On the morning of October 22, 1938, Marshal Vasily Blucher, his wife Glafira Lukinichna and brother Pavel were arrested. Blucher was taken to the Lubyanka, to the inner prison of the NKVD, where the marshal and yesterday's favorite of Stalin spent eighteen days. During this time, he was interrogated 21 times. Blucher testified against himself, in which he confessed to participating in an "anti-Soviet organization of the right", to a "military conspiracy", to sabotage in the military sphere, as well as, to "complete the picture", to drunkenness in the workplace and moral decay.

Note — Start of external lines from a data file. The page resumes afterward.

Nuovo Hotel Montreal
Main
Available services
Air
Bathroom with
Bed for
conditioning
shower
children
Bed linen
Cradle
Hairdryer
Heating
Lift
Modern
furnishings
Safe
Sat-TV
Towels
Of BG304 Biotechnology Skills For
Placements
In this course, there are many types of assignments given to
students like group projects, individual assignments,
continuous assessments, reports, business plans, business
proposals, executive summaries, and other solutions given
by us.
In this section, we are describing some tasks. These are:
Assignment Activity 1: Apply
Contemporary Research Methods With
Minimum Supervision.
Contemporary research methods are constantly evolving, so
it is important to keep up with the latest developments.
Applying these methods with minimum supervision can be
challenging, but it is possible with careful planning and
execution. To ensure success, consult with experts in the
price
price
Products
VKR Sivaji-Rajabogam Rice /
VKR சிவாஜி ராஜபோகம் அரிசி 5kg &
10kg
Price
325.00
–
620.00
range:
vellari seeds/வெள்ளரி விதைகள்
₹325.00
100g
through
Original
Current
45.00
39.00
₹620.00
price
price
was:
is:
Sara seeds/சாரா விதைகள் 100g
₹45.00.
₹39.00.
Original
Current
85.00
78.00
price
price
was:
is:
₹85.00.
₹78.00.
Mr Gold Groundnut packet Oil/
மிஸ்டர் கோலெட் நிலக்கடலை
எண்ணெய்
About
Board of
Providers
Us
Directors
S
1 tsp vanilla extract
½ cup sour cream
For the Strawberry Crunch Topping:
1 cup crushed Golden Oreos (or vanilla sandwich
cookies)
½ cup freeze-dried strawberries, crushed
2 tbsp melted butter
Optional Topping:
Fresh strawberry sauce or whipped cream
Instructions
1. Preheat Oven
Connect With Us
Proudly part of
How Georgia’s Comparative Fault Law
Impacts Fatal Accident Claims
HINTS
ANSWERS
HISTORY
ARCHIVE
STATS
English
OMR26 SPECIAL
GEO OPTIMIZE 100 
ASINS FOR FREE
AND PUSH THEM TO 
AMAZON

On November 9, 1938, at 22.50 hours, Vasily Blucher died suddenly in the prison doctor's office. According to the official autopsy results, the death of the marshal came from a blockage of the pulmonary artery by a blood clot in the veins of the pelvis. On the morning of November 10, Blucher's body was cremated. Many sources emphasize that Blucher's death was a natural consequence of the cruel torture and beatings that the marshal was subjected to during his eighteen-day imprisonment. Almost all members of Vasily Blucher's family were also repressed. They shot his first wife, Galina Pokrovskaya, whose marriage ended in 1924, i.e. 14 years before Blucher's arrest. The second wife, Galina Kolchugina, was also shot, and the third wife, Glafira Bezverkhova, was sentenced to 8 years in the camps. Blucher's brother Pavel, who served as the commander of an air link at the headquarters of the Air Force of the Far Eastern Front, was also shot. Blucher was rehabilitated in 1956. After rehabilitation, streets, settlements, schools, and motor ships were named in honor of Blucher.
Marshal Blucher can be considered one of the most controversial and mysterious figures in Soviet history in the 1920s and 1930s. Without diminishing his merits during the Civil War, it is nevertheless worth noting that many critical assessments of the military leader are really fair - this is a low level of education with a lack of desire to improve knowledge, and neglect of his duties, and arbitrariness in decision-making. But was Blucher really a member of the anti-Stalinist conspiracy? The answer to this question was long ago taken to the grave by the participants in those tragic events.